Memory compression and summarization

As conversation history grows, injecting the full history into every context window becomes prohibitively expensive. A common pattern is progressive summarization: after a conversation exceeds a certain length, the agent summarizes older turns into a compact representation, replacing the raw history with the summary. This compresses the context used while preserving the key information. The summary is generated by the model itself, using a prompt like "Summarize the key decisions, preferences, and facts established in this conversation." Multiple rounds of summarization can be applied recursively for very long sessions.

Reflection and memory distillation

Advanced agent architectures include a periodic "reflection" step where the agent reviews its recent memories and derives higher-level insights. Rather than only storing raw events ("user said they prefer Python"), the agent can distill patterns ("user is an experienced Python developer who values code readability"). These higher-level reflections are themselves stored as semantic memories, making retrieval more powerful because the agent can surface summarized insights rather than only raw events. This is computationally expensive but dramatically improves the quality of long-running agents.

Memory Staleness

Information stored in external memory databases can become stale — a fact that was true three months ago may no longer be true today. Agents that retrieve stale memories without checking for recency can confidently act on outdated information. Best practices include: storing a timestamp with every memory, implementing TTL (time-to-live) expiration for time-sensitive facts, and having the agent validate important retrieved facts against current tool output when the stakes are high.

The scratchpad pattern

For long, multi-step reasoning tasks, agents benefit from maintaining a scratchpad — a structured in-context document that accumulates the results of completed steps, intermediate conclusions, and notes for future steps. Rather than trying to hold everything in the model's unstructured reasoning, the scratchpad provides an explicit, readable record that the model updates as it works. This is particularly important for tasks that exceed the natural span of a single reasoning chain.

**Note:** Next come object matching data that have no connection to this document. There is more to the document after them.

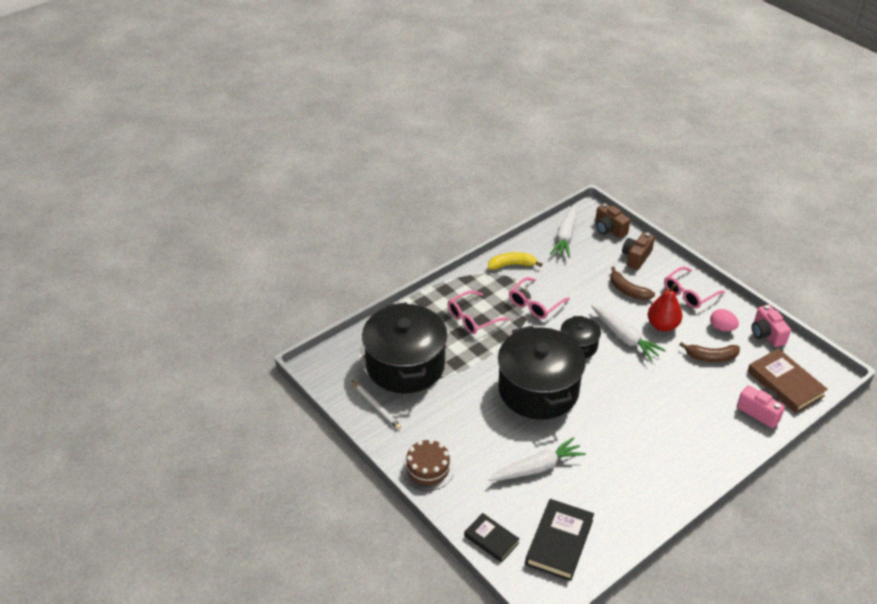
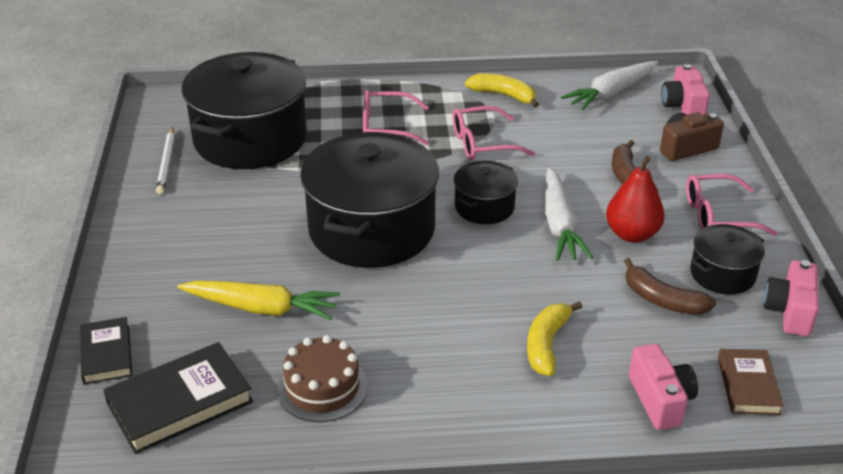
camera: 35 degrees right, 5 degrees down
(428, 469) = (137, 246): brown cake -> brown cake (322, 387)
(537, 467) = (262, 308): white carrot -> yellow carrot
(609, 229) = (683, 106): brown camera -> pink camera
(686, 410) = (546, 344): none -> yellow banana
(722, 328) = (722, 274): pink egg -> black pot
(785, 384) = (748, 385): brown book -> brown book, size x0.63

Memory and the context window budget

Every element of in-context memory competes for space in the context window. The system prompt uses tokens. Retrieved memories use tokens. Conversation history uses tokens. Tool definitions use tokens. The actual user message and the space needed for the agent's response use tokens. Managing this budget is a real engineering challenge for complex agents.

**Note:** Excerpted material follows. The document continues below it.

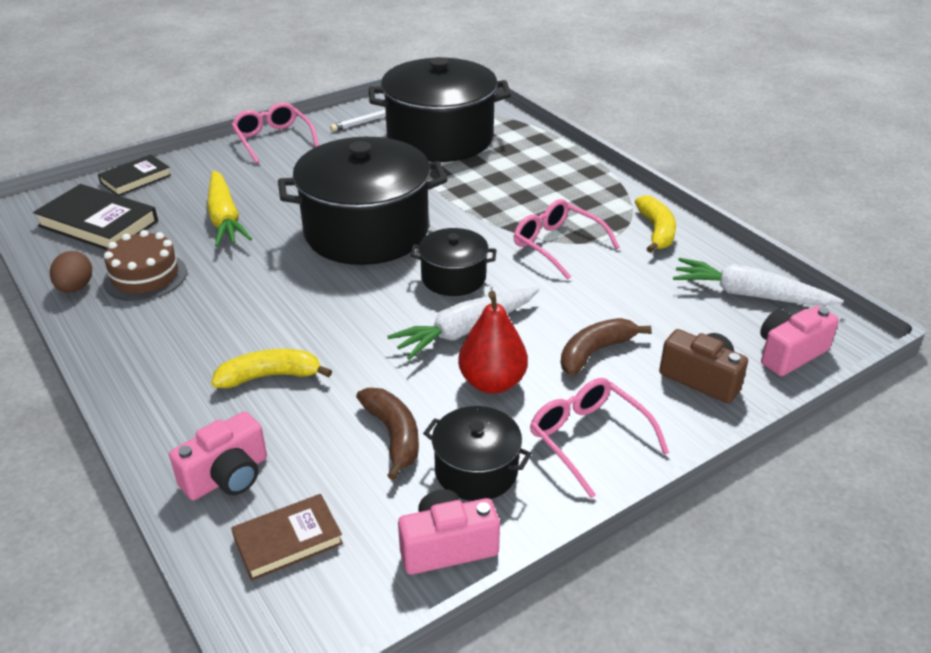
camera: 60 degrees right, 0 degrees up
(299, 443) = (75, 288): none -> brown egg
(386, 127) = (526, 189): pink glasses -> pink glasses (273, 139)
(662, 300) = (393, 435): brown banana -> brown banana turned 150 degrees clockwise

Practical guidelines for context budget management: (1) rank retrieved memories by relevance and truncate at a maximum token count; (2) compress conversation history progressively rather than keeping all turns; (3) use separate embedding retrieval for procedural memory (few-shot examples) so only the most relevant examples are included; (4) consider streaming approaches that process long documents in chunks rather than all at once; (5) monitor context usage at runtime and implement graceful degradation when approaching limits.

Practical Tip

When debugging agent memory issues, the fastest diagnostic is to log the full context passed to the model at each step. The most common memory bugs are: retrieved memories with too-low relevance scores, memory not being written back after important events, context overflow silently truncating important information from the end, and embedding mismatches causing retrieval to surface unrelated content. All of these are visible when you can see the full context.